- Exercise brief -
When you copy the entries, keep every word exactly as it is and drop the images.

Page images and extracted text:
---
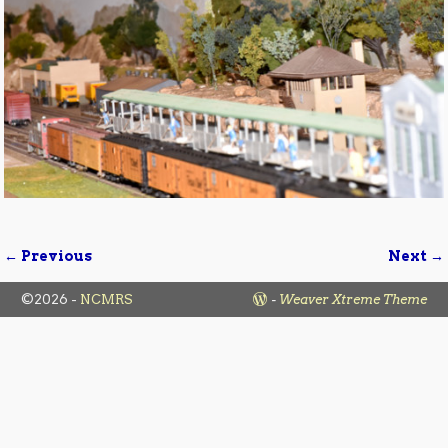
← Previous
Next →
Image navigation
©2026 -
NCMRS
-
Weaver Xtreme Theme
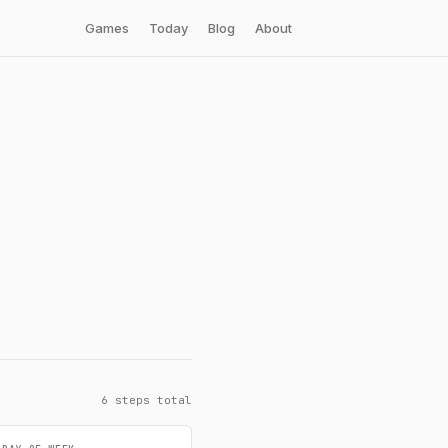
Games
Today
Blog
About
6 steps total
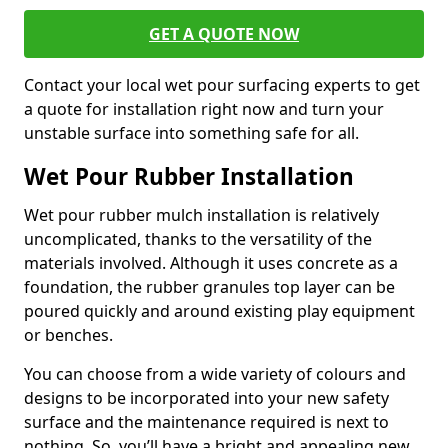
GET A QUOTE NOW
Contact your local wet pour surfacing experts to get
a quote for installation right now and turn your
unstable surface into something safe for all.
Wet Pour Rubber Installation
Wet pour rubber mulch installation is relatively
uncomplicated, thanks to the versatility of the
materials involved. Although it uses concrete as a
foundation, the rubber granules top layer can be
poured quickly and around existing play equipment
or benches.
You can choose from a wide variety of colours and
designs to be incorporated into your new safety
surface and the maintenance required is next to
nothing. So, you’ll have a bright and appealing new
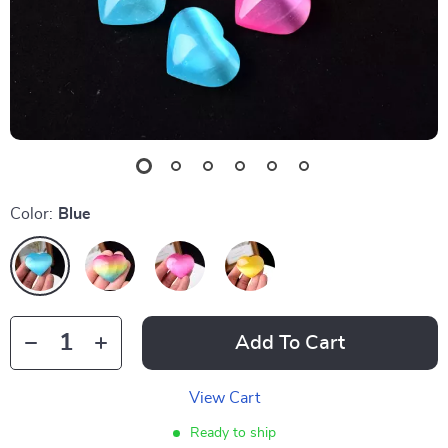
Color:
Blue
Add To Cart
View Cart
Ready to ship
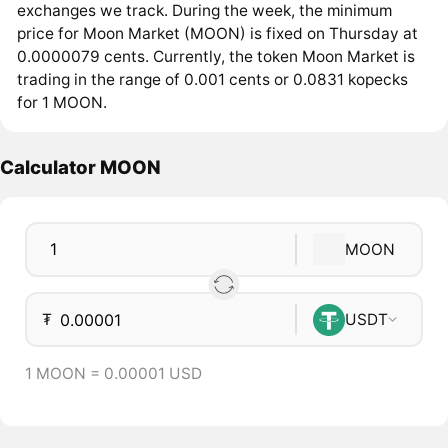
exchanges we track. During the week, the minimum
price for Moon Market (MOON) is fixed on Thursday at
0.0000079 cents. Currently, the token Moon Market is
trading in the range of 0.001 cents or 0.0831 kopecks
for 1 MOON.
Calculator MOON
MOON
₮
USDT
1 MOON = 0.00001 USD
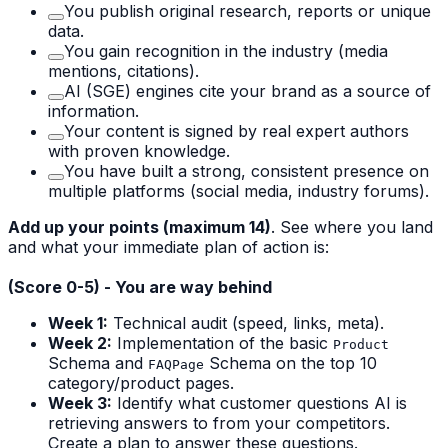
You publish original research, reports or unique
data.
You gain recognition in the industry (media
mentions, citations).
AI (SGE) engines cite your brand as a source of
information.
Your content is signed by real expert authors
with proven knowledge.
You have built a strong, consistent presence on
multiple platforms (social media, industry forums).
Add up your points (maximum 14)
. See where you land
and what your immediate plan of action is:
(Score 0-5) - You are way behind
Week 1:
Technical audit (speed, links, meta).
Week 2:
Implementation of the basic
Product
Schema and
Schema on the top 10
FAQPage
category/product pages.
Week 3:
Identify what customer questions AI is
retrieving answers to from your competitors.
Create a plan to answer these questions.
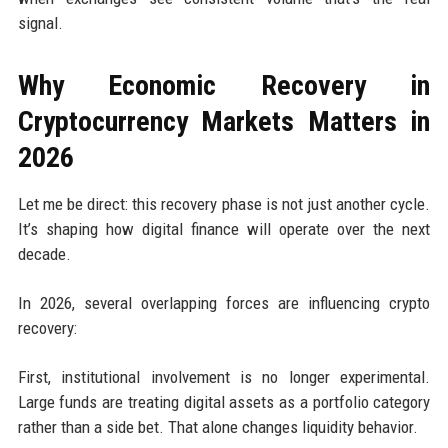
signal.
Why Economic Recovery in
Cryptocurrency Markets Matters in
2026
Let me be direct: this recovery phase is not just another cycle.
It’s shaping how digital finance will operate over the next
decade.
In 2026, several overlapping forces are influencing crypto
recovery:
First, institutional involvement is no longer experimental.
Large funds are treating digital assets as a portfolio category
rather than a side bet. That alone changes liquidity behavior.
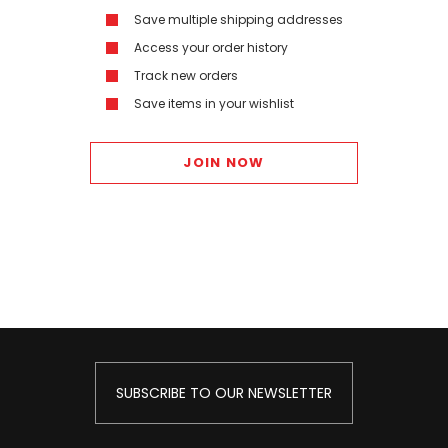
Save multiple shipping addresses
Access your order history
Track new orders
Save items in your wishlist
JOIN NOW
SUBSCRIBE TO OUR NEWSLETTER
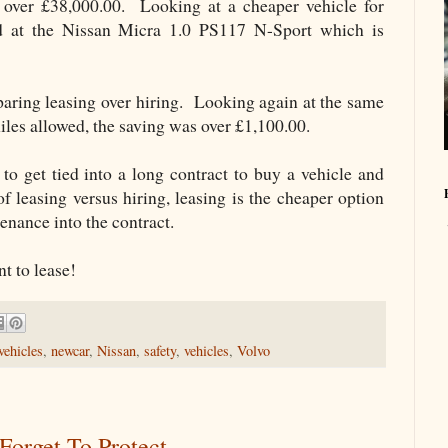
h over £38,000.00. Looking at a cheaper vehicle for
ed at the Nissan Micra 1.0 PS117 N-Sport which is
paring leasing over hiring. Looking again at the same
les allowed, the saving was over £1,100.00.
to get tied into a long contract to buy a vehicle and
f leasing versus hiring, leasing is the cheaper option
enance into the contract.
t to lease!
vehicles
,
newcar
,
Nissan
,
safety
,
vehicles
,
Volvo
Forget To Protect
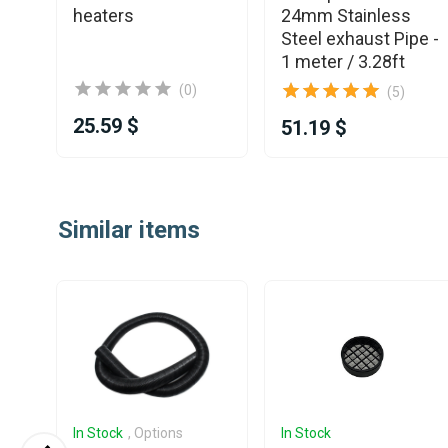
heaters
24mm Stainless
Steel exhaust Pipe -
1 meter / 3.28ft
(0)
(5)
25.59 $
51.19 $
Item
1
Similar items
of
25
In Stock
, Options
In Stock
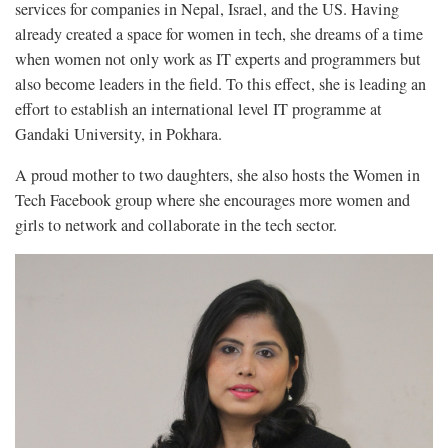
services for companies in Nepal, Israel, and the US. Having
already created a space for women in tech, she dreams of a time
when women not only work as IT experts and programmers but
also become leaders in the field. To this effect, she is leading an
effort to establish an international level IT programme at
Gandaki University, in Pokhara.
A proud mother to two daughters, she also hosts the Women in
Tech Facebook group where she encourages more women and
girls to network and collaborate in the tech sector.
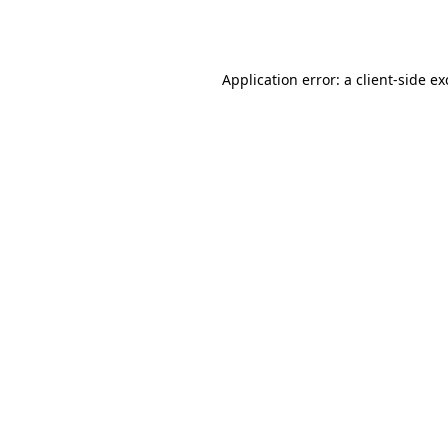
Application error: a
client
-side e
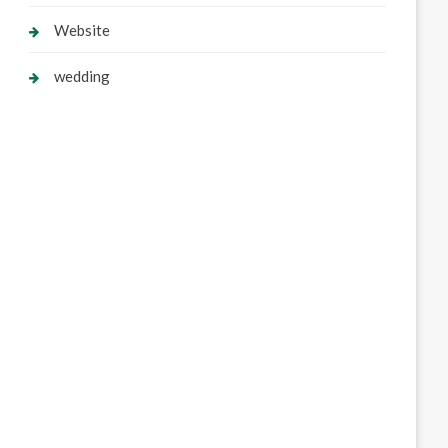
Website
wedding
---
- Reply to the exercise -
← Previous
Next →
Image navigation
©2026 -
NCMRS
-
Weaver Xtreme Theme
Games
Today
Blog
About
6 steps total
GET A QUOTE NOW
Contact your local wet pour surfacing experts to get
a quote for installation right now and turn your
unstable surface into something safe for all.
Wet Pour Rubber Installation
Wet pour rubber mulch installation is relatively
uncomplicated, thanks to the versatility of the
materials involved. Although it uses concrete as a
foundation, the rubber granules top layer can be
poured quickly and around existing play equipment
or benches.
You can choose from a wide variety of colours and
designs to be incorporated into your new safety
surface and the maintenance required is next to
nothing. So, you’ll have a bright and appealing new
Color:
Blue
Add To Cart
View Cart
Ready to ship
exchanges we track. During the week, the minimum
price for Moon Market (MOON) is fixed on Thursday at
0.0000079 cents. Currently, the token Moon Market is
trading in the range of 0.001 cents or 0.0831 kopecks
for 1 MOON.
Calculator MOON
MOON
₮
USDT
1 MOON = 0.00001 USD
You publish original research, reports or unique
data.
You gain recognition in the industry (media
mentions, citations).
AI (SGE) engines cite your brand as a source of
information.
Your content is signed by real expert authors
with proven knowledge.
You have built a strong, consistent presence on
multiple platforms (social media, industry forums).
Add up your points (maximum 14)
. See where you land
and what your immediate plan of action is:
(Score 0-5) - You are way behind
Week 1:
Technical audit (speed, links, meta).
Week 2:
Implementation of the basic
Product
Schema and
Schema on the top 10
FAQPage
category/product pages.
Week 3:
Identify what customer questions AI is
retrieving answers to from your competitors.
Create a plan to answer these questions.
signal.
Why Economic Recovery in
Cryptocurrency Markets Matters in
2026
Let me be direct: this recovery phase is not just another cycle.
It’s shaping how digital finance will operate over the next
decade.
In 2026, several overlapping forces are influencing crypto
recovery:
First, institutional involvement is no longer experimental.
Large funds are treating digital assets as a portfolio category
rather than a side bet. That alone changes liquidity behavior.
Save multiple shipping addresses
Access your order history
Track new orders
Save items in your wishlist
JOIN NOW
SUBSCRIBE TO OUR NEWSLETTER
h over £38,000.00. Looking at a cheaper vehicle for
ed at the Nissan Micra 1.0 PS117 N-Sport which is
paring leasing over hiring. Looking again at the same
les allowed, the saving was over £1,100.00.
to get tied into a long contract to buy a vehicle and
f leasing versus hiring, leasing is the cheaper option
enance into the contract.
t to lease!
vehicles
,
newcar
,
Nissan
,
safety
,
vehicles
,
Volvo
Forget To Protect
heaters
24mm Stainless
Steel exhaust Pipe -
1 meter / 3.28ft
(0)
(5)
25.59 $
51.19 $
Item
1
Similar items
of
25
In Stock
, Options
In Stock
services for companies in Nepal, Israel, and the US. Having
already created a space for women in tech, she dreams of a time
when women not only work as IT experts and programmers but
also become leaders in the field. To this effect, she is leading an
effort to establish an international level IT programme at
Gandaki University, in Pokhara.
A proud mother to two daughters, she also hosts the Women in
Tech Facebook group where she encourages more women and
girls to network and collaborate in the tech sector.
Application error: a
client
-side e
Website
wedding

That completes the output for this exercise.